We use ibm/granite-3-3-8b-instruct for answering the user query:


In [8]:
from ibm_watsonx_ai.foundation_models import ModelInference
from langchain_ibm import WatsonxLLM

# Initialize model inference
model_inference = ModelInference(
    model_id="ibm/granite-3-3-8b-instruct",  # Use a watsonx.ai foundational model
     params={
        "max_new_tokens": 1024         
    },    
    credentials=my_credentials,
    project_id="<project_id>"
)

# Wrap with LangChain's WatsonxLLM
llm = WatsonxLLM(watsonx_model=model_inference)


## Compose the Final RAG Chain
Let’s glue everything together using Langchain’s composable Runnable interface. Here’s how it works:

* Retriever fetches top documents.

* Formatter prepares them for prompt injection.

* PromptTemplate frames a question and context.

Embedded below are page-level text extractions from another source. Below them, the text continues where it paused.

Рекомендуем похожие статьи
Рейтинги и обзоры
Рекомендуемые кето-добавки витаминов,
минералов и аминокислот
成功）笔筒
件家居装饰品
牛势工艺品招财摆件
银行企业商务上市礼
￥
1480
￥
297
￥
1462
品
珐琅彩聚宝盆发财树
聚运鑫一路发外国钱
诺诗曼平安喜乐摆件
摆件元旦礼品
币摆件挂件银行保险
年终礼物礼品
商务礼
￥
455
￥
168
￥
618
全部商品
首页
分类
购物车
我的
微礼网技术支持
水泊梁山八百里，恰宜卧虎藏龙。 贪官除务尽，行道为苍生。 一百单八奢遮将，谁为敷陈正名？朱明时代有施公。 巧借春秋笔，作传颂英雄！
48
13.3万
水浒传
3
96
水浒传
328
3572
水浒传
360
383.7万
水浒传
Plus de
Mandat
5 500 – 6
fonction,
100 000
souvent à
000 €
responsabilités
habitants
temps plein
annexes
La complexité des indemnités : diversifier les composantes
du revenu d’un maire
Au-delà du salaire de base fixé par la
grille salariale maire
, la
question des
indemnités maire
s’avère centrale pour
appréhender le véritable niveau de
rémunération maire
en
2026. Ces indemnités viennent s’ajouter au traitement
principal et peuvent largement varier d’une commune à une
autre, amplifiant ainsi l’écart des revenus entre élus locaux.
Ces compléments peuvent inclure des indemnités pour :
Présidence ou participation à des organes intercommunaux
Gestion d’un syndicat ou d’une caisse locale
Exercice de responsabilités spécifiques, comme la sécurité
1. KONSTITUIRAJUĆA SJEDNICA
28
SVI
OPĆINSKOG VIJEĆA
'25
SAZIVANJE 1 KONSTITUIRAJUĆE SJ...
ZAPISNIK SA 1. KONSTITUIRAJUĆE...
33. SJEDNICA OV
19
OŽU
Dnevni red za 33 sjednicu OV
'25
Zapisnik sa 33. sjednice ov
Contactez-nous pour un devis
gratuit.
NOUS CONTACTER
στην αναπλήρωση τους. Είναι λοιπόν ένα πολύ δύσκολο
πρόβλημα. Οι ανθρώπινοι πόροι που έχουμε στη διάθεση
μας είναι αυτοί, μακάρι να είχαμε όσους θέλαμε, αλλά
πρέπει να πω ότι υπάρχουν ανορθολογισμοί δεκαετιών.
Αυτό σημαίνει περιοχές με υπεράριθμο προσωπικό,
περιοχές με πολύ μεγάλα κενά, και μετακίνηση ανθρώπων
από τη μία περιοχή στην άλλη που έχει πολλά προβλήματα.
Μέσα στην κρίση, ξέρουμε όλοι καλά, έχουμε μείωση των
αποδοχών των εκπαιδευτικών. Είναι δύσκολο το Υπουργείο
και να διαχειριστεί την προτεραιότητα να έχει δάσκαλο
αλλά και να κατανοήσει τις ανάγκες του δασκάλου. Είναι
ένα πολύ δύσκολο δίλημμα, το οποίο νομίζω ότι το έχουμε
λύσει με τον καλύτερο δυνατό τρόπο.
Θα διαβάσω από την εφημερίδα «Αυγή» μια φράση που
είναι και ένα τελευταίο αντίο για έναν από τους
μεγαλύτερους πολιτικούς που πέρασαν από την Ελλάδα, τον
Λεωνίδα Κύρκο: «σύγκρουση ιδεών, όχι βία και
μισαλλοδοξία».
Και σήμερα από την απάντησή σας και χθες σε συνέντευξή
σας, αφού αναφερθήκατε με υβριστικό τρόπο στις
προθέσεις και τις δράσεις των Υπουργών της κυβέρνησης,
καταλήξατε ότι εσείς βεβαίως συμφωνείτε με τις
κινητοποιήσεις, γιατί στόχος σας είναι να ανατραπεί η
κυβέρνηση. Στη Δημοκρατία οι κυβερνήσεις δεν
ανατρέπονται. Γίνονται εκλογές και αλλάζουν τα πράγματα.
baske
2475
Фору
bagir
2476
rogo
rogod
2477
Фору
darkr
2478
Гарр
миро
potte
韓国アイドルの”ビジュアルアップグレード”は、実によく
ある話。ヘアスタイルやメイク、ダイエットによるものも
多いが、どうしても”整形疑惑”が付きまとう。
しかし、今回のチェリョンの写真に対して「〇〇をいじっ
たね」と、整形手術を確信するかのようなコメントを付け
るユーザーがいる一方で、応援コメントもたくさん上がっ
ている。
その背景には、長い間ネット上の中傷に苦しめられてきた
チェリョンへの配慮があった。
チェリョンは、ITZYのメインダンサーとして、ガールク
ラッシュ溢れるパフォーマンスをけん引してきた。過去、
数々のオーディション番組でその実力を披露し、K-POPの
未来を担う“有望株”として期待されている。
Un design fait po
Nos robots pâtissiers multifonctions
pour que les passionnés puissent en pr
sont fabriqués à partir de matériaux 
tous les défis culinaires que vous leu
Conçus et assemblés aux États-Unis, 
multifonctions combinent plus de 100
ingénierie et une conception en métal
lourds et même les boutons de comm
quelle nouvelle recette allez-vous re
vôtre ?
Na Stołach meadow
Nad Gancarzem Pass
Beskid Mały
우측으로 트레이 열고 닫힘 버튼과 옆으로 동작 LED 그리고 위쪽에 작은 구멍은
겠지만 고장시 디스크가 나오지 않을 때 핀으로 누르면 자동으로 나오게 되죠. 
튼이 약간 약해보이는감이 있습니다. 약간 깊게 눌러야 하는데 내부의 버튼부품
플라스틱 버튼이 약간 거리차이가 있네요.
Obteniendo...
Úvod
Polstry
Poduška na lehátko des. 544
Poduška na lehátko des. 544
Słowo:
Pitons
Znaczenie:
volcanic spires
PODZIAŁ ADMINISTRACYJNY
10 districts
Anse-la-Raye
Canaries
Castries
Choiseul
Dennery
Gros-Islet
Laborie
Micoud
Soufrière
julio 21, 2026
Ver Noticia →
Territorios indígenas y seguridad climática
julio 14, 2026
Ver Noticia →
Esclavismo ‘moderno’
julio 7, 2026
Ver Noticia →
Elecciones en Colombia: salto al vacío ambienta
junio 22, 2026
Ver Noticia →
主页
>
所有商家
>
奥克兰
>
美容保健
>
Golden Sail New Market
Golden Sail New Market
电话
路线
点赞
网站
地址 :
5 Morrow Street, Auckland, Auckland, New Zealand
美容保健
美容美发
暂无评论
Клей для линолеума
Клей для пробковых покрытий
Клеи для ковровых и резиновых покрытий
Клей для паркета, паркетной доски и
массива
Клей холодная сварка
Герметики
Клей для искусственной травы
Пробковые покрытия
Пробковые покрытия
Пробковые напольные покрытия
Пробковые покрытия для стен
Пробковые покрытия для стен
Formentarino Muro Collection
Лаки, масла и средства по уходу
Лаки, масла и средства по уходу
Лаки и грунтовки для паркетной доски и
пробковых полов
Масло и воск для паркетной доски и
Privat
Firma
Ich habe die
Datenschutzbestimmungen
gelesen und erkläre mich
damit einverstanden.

* LLM generates an answer.

* OutputParser extracts the response.


In [9]:

from langchain_core.runnables import RunnablePassthrough
from langchain_core.prompts import PromptTemplate
from langchain_core.output_parsers import StrOutputParser

# Define a better prompt template with clearer instructions
PROMPT_TEMPLATE = """Generate a summary of the context that answers the question. Explain the answer in multiple steps if possible. 
Answer style should match the context. Ideal Answer Length 5-12 sentences.
Context:
{context}

Question:
{question}

Answer:
"""


# Create a PromptTemplate instance with the defined template and input variables
prompt = PromptTemplate(
    template=PROMPT_TEMPLATE, input_variables=["context", "question"]
)
# Convert the vector store to a retriever
retriever = vectorstore.as_retriever()

def format_docs(docs):
    return "\n\n".join(doc.page_content for doc in docs)

rag_chain = (
    {"context": retriever | format_docs, "question": RunnablePassthrough()}
    | prompt
    | llm
    | StrOutputParser()
)
response = rag_chain.invoke(query)
print("Answer:", response)


Answer: Watsonx-ai offers a variety of foundational models, including IBM Granite models, select open-source models from Hugging Face, third-party models from strategic partners, and custom foundation models. Among these, IBM Granite models are specifically highlighted for their performance, trustworthiness, and cost-effectiveness. These models are developed with a robust process that involves searching for and removing duplication, employing URL blocklists, filters for objectionable content, document quality checks, sentence splitting, and tokenization techniques before model training. Additionally, DeepSeek R1 Distilled Models are now available on watsonx-ai, which have been integrated into the InstructLab community. Developers can contribute to enhancing these models, similar to open-source projects, fostering a collaborative environment for model improvement. The platform also provides pre-built RAG (Retrieval-Augmented Generation) templates, frameworks, and APIs for AI developers 

## Conclusion:
Through this step-by-step guide, we've built RAG using Langchain, Milvus, and watsonx.ai models.

This architecture enables:

- Accurate and grounded responses

- Scalable vector search with Milvus

- Seamless use of IBM’s foundation models for intelligent generation

By combining the power of retrieval with generation, this RAG system can help enterprises unlock insights from massive knowledge bases, powering next-gen assistants, customer support bots, or internal knowledge tools.

Whether you're exploring RAG for research or real-world deployment, this pipeline gives you a robust foundation to build on.